In an article published on 2 August in JAMA Facial Plastic Surgery, a bimonthly medical journal published by the American Medical Association, researchers from Boston University School of Medicine’s department of dermatology, said that easily accessible photo edits such as those in Snapchat and Facetune are “altering people’s perception of beauty worldwide” and has the potential to trigger body dysmorphic disorder, a serious mental illness classified on the obsessive-compulsive spectrum.
“This is an alarming trend because those filtered selfies often present an unattainable look and are blurring the line of reality and fantasy for these patients,” the article states.
As filters and edits become the norm, altering people’s perception of beauty, experts in India say the trend is trickling down to the Indian youth. “As more and more people are exposed to Instagram and Snapchat, we are seeing an increase in body shaming, the constant comparison leading to eating disorders and dysmorphic thoughts among the youth,” said Dr Rajetha Damisetty, dermatologist and former convener, Task Force on Topical Steroid Abuse.
With the availability of editing options, beauty standards once seemingly unachievable have become accessible to everyone now, the JAMA article says. “It is not just celebrities propagating beauty standards, it is a classmate, a co-worker, or a friend. The pervasiveness of these filtered images can take a toll on one’s self esteem, make one feel inadequate for not looking a certain way in the real world, and may even act as a trigger and lead to body dysmorphic disorder,” adds the article.

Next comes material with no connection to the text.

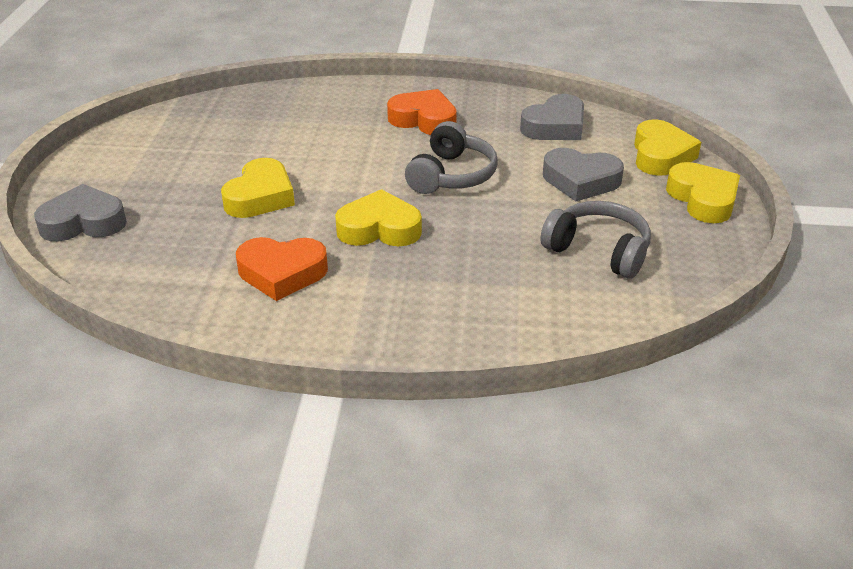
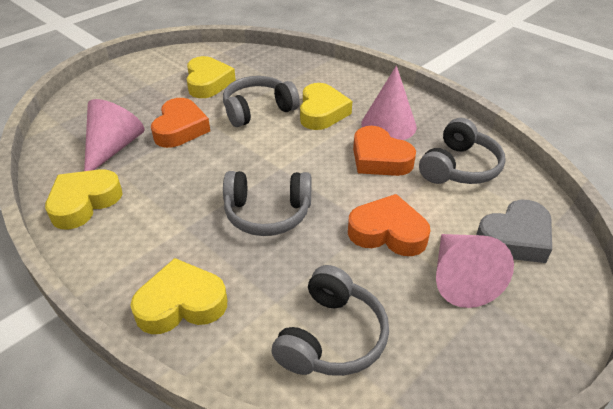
grey headphones: 2 -> 4
grey heart: 3 -> 1
orange heart: 2 -> 3
pink cone: 0 -> 3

Jaishree Sharad, a Mumbai-based celebrity cosmetic dermatologist, said bringing photos of celebrities is passé. Instead, people are bringing in pictures of their edited selfies for getting “perfect” images. “The trend is more among 17-25 year olds. It is getting big in India. People are taking selfies and they would find a lot of flaws in themselves. Even a minuscule thing would bother them and they would want to go to any extent to get rid of it. This is taking a toll on people.”
BDD is an excessive preoccupation with a perceived flaw in appearance, classified on the obsessive-compulsive spectrum.
“The disorder is more than an insecurity or a lack of confidence. Those with BDD often go to great lengths to hide their imperfections, engage in repetitive behaviours like skin picking or grooming, and may visit dermatologists or plastic surgeons frequently, hoping to change their appearance,” the article further says.
During their recent study, experts analysed the effect of edited selfies on body dissatisfaction among adolescent girls and found that those who manipulated their photos more reported a higher level of concern with their bodies and an overestimation of body shape and weight. The study also suggested that those with a dysmorphic body image may seek out social media as a means of validating their attractiveness. Finally, those with a higher level of engagement on social media—including those actively trying to present a specific image of oneself or analysing and commenting on others’ photos—may have a higher level of body dissatisfaction. The desire for cosmetic surgery is an important component of BDD.